Aquellos que se van
MODESTO MORRAS
Uno, en su tecleo semanal, viene tratando de exponer los problemas a veces no diríamos ajenos, pero sí lejanos en el tiempo y espacio y omite, sin quererlo o peor aún sin advertirlo, dedicar algún renglón a aquéllos, los temas que golpean más directamente ese uno.
En este largo transitar por la vida que ya excede, largamente, el promedio de existencia de los seres de su solar, en mayor medida que arrojada por la lectura cotidiana de la sección necrológica (rincón ignorado casi, hasta no hace tantos años), le provoca cierto sentido de culpa ante la partida definitiva de gente conocida o no pero menos o mucho menos añosa, por esa tardanza propia que amenaza convertir a ese uno en calidad de sobrante.
Estos últimos días, la sensibilidad propia se ha visto sacudida por (diría Cátulo) el telón que eclipsó el corazón de dos seres; dos hombres que supieron ganar en el columnista un afecto, una estima que se hace más valorable porque, en uno y otro caso, no se trata de familiar o de amigo de frecuente contacto. Responde en cambio, a los valores personales de esos hoy ausentes aunque ellos mismos ni se preocuparon en proclamar ni declamar, ni exponerlos desde una expectable posición económica o política. Simplemente, como se diría vulgarmente, eran dos buenas personas, en una dimensión que no parecería el rasgo común de ésta o cualquier otra época.
Así, silenciosamente, se fue Victorio Vlasich. Muy de tanto en tanto sabíamos cruzarnos con él, pero desde hace casi medio siglo en cada ocasión se reproducía un encuentro en el que encontrábamos coincidencia sobre la visión del escenario político. Uno de los últimos de esos encuentros fue en un momento difícil. Sólo minutos después de irrumpir el funesto "proceso", aquella madrugada del 24 de marzo de 1976 éramos los primeros cautivos de la dictadura y así, juntos llegamos a la U4. Nos pusieron en celdas contiguas, cercanía que aprovechábamos para dialogar asomando la cabeza por la estrecha abertura de la reforzada puerta que nos separaba del mundo. Tras interminables semanas de cautiverio, el mismo día, un 14 de Abril recuperamos la libertad. Rechazamos una oferta de acercarnos a la ciudad en un patrullero y nos largamos a la ruta 5, donde un taxista amigo se alegró por vernos y nos llevó al centro sin cobrarnos el viaje. Nunca nos dijeron cuál fue la causa de la detención. En mi caso, era claro que el trabajo periodístico no agradaba a los mandones que asaltaran el poder. En el caso de Victorio, ya parecía bastante que su entonces esposa, Mireya, y su suegro, don José Aquiles, fueran secuestrados y puestos bajo rejas; seguro, algún soberbio de galón creyó bueno hacer su "un cartón lleno".

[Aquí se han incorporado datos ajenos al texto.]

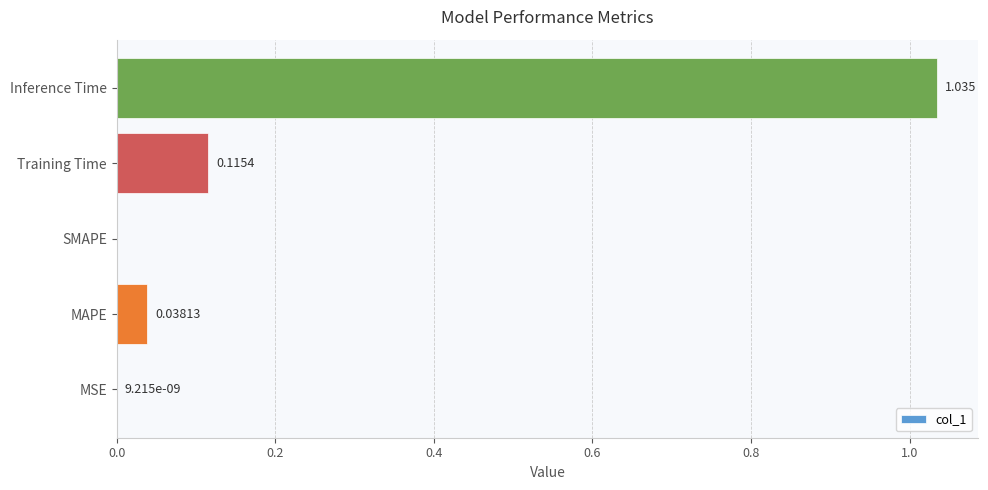

Between Training Time and MAPE, which is larger?

Training Time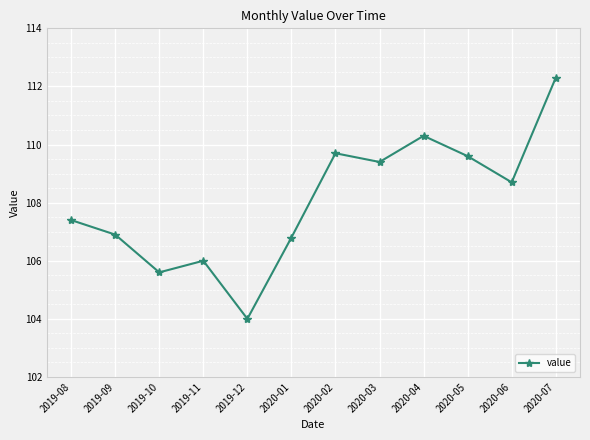

Which category has the lowest value across all series?

2019-12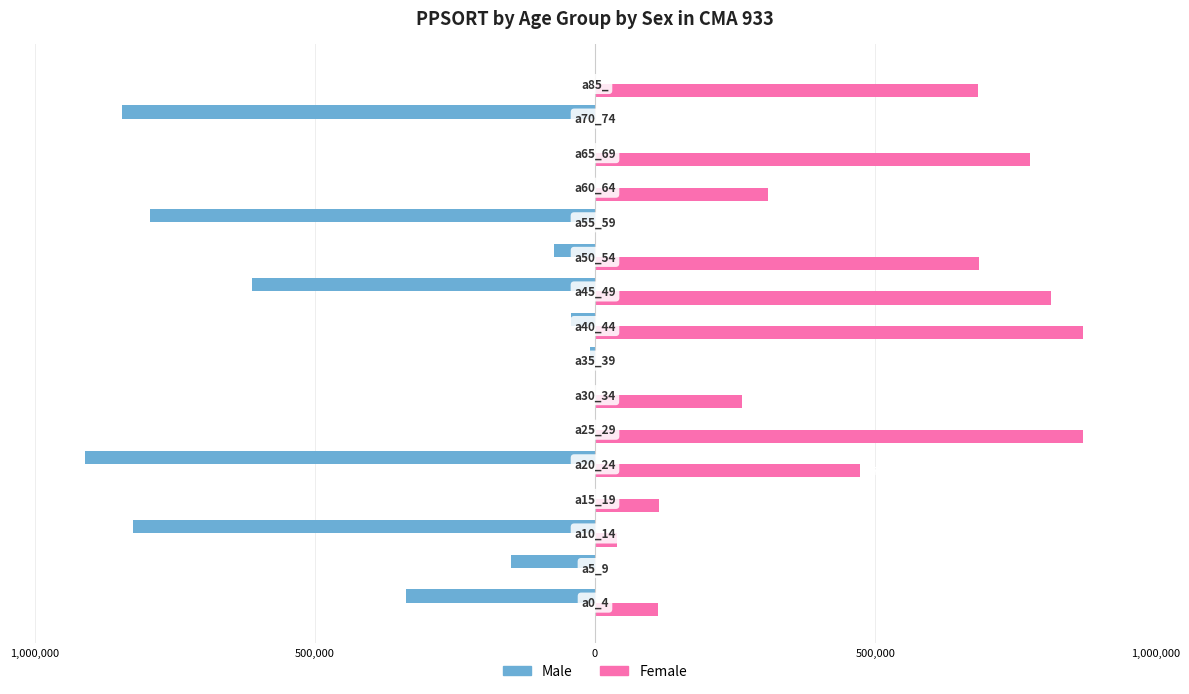

Which series has the largest range (max minus min)?

Male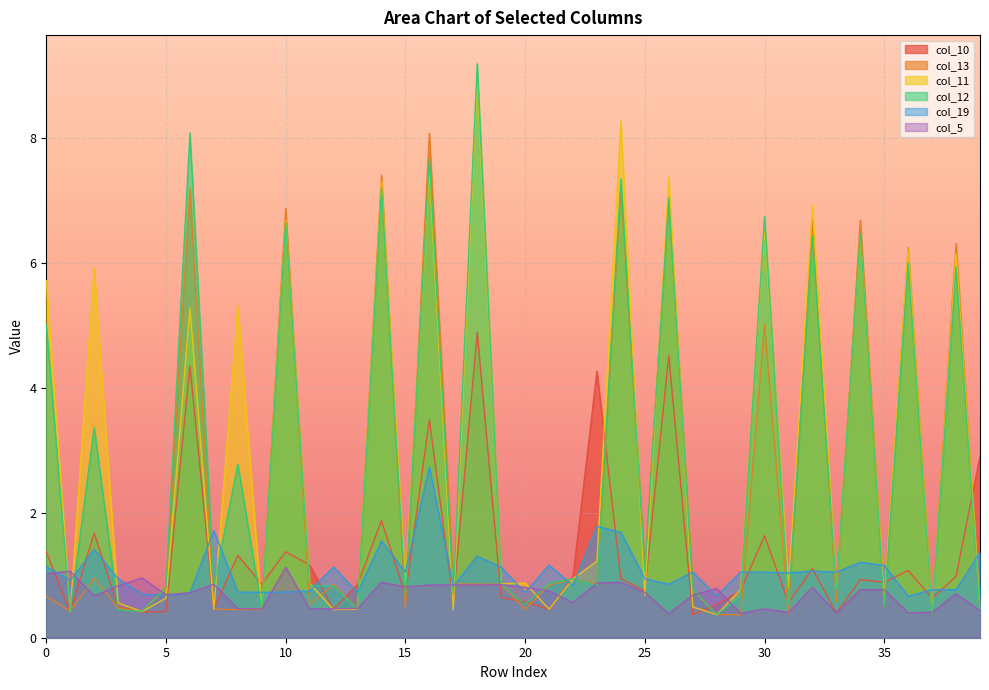

Reading right to left, extract all data points from this chart.

col_10: 2.9	1.0	0.6	1.1	0.9	0.9	0.4	1.1	0.6	1.6	0.8	0.5	0.4	4.5	0.8	0.9	4.3	1.0	0.5	0.6	0.6	4.9	0.6	3.5	0.7	1.9	0.8	0.5	1.2	1.4	0.9	1.3	0.5	4.3	0.4	0.4	0.5	1.7	0.4	1.4
col_13: 0.4	6.3	0.4	6.2	0.5	6.7	0.6	6.7	0.4	5.0	0.4	0.4	0.8	7.0	1.1	7.2	0.9	0.9	0.8	0.5	0.9	0.9	0.9	8.1	0.5	7.4	0.5	0.8	0.5	6.9	0.5	0.5	0.5	7.2	0.8	0.4	0.5	1.0	0.4	0.7
col_11: 0.5	6.1	0.4	6.2	0.6	6.4	0.8	6.9	0.8	6.6	0.8	0.4	0.5	7.4	0.7	8.3	1.2	0.9	0.5	0.9	0.9	9.0	0.4	7.5	0.9	7.3	0.5	0.5	0.9	6.7	0.5	5.3	0.5	5.3	0.6	0.4	0.6	5.9	0.4	5.7
col_12: 0.4	5.9	0.4	6.0	0.5	6.5	0.8	6.4	0.6	6.7	0.7	0.4	0.8	7.0	1.1	7.3	0.8	0.9	0.9	0.5	0.9	9.2	0.7	7.7	0.7	7.2	0.5	0.8	0.8	6.6	0.5	2.8	0.8	8.1	0.8	0.4	0.4	3.4	0.4	5.0
col_19: 1.4	0.8	0.8	0.7	1.2	1.2	1.1	1.1	1.0	1.1	1.1	0.7	1.1	0.9	0.9	1.7	1.8	0.8	1.2	0.7	1.1	1.3	0.8	2.7	1.1	1.6	0.7	1.1	0.8	0.7	0.7	0.7	1.7	0.7	0.7	0.7	0.9	1.4	0.9	1.1
col_5: 0.4	0.7	0.4	0.4	0.8	0.8	0.4	0.8	0.4	0.5	0.4	0.8	0.7	0.4	0.7	0.9	0.9	0.6	0.8	0.8	0.8	0.8	0.8	0.8	0.8	0.9	0.5	0.5	0.5	1.1	0.5	0.5	0.9	0.7	0.7	1.0	0.8	0.7	1.1	1.0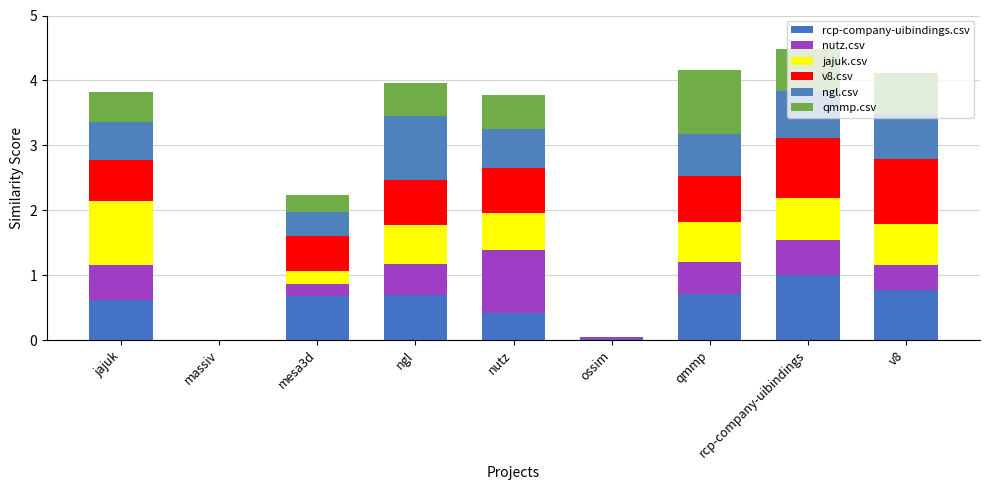

Are the bars grouped side by side (vs. stacked)?

No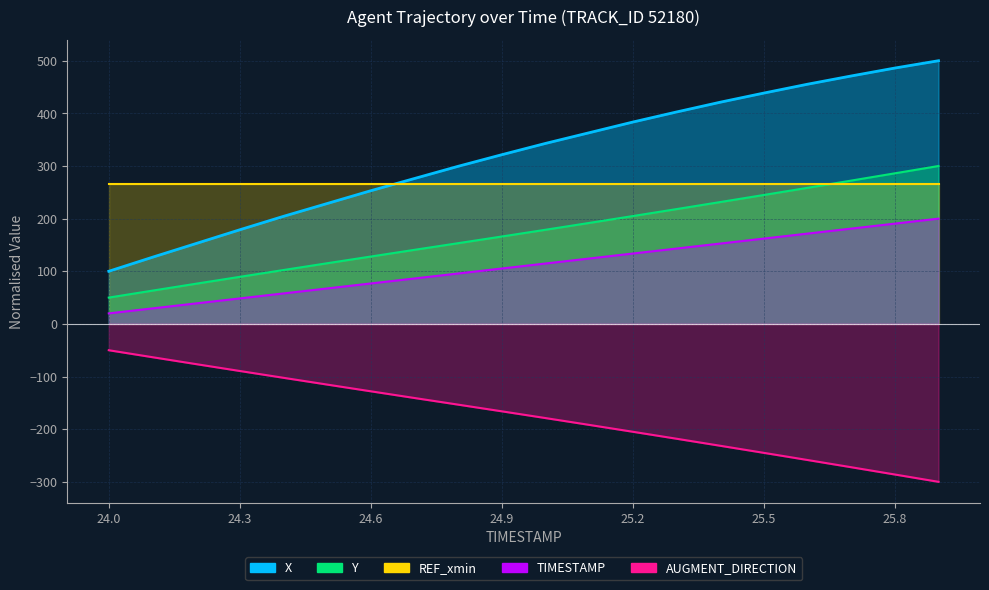

Which category has the lowest value in the X series?

24.0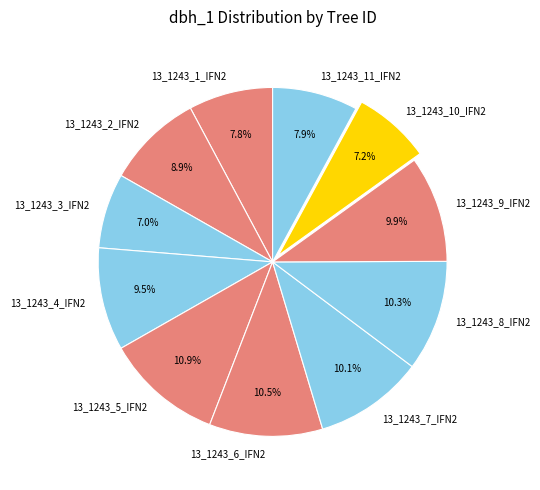

What portion of the pie excludes 13_1243_5_IFN2?

89.1%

Este sábado 31, el viajero fue Rubén Pereyra. Lo conocimos de muy joven, en los años '50, cuando militaba en la Juventud Socialista de la vieja Casa del Pueblo de calle Juan B. Justo. Recordamos su emoción, su entusiasmo cuando las autoridades partidarias lo designaron para participar en una reunión nacional de loa jóvenes del PS. Era un chico de natural modestia y cordialidad, trabajador que se desempeñaba en la desaparecida Casa Torroba. Años más tarde ingresó a Obras Sanitarias, donde hizo de ese organismo su propia casa por una dedicación que no sabía de términos horarios ni de feriados. Tenía quizá como ninguno, atesorado en su cerebro el plano de aguas corrientes y cloacas de la ciudad, sapiencia que luego de su jubilación ofreció al municipio pero no fue debidamente atendido ni escuchado. Era un agente público con todas las letras, esfuerzo que no le impedía desarrollar silenciosamente una intensa actividad de solidaridad, de ayuda a los sectores más humildes. A su fallecimiento, presidía la Fundación Casa Escuela Amor y Libertad, entidad que atendió hasta el último momento de su vida.
El lector disculpará que hoy la columna no trate problemas que conmueven al mundo, al país y a nuestra provincia. Pero como ejemplo de vida, vale dedicar unas líneas a dos seres que no han ocupado cabeceras de grandes mesas, ni pronunciado lúcidos discursos en tribunas, ni ocupado altas posiciones en el complejo burocrático. Pero, como fuerte contrapeso, llevaron una existencia de sencillez, de sensibilidad por la suerte de sus congéneres, capacidad no acostumbrada en gente más "importante".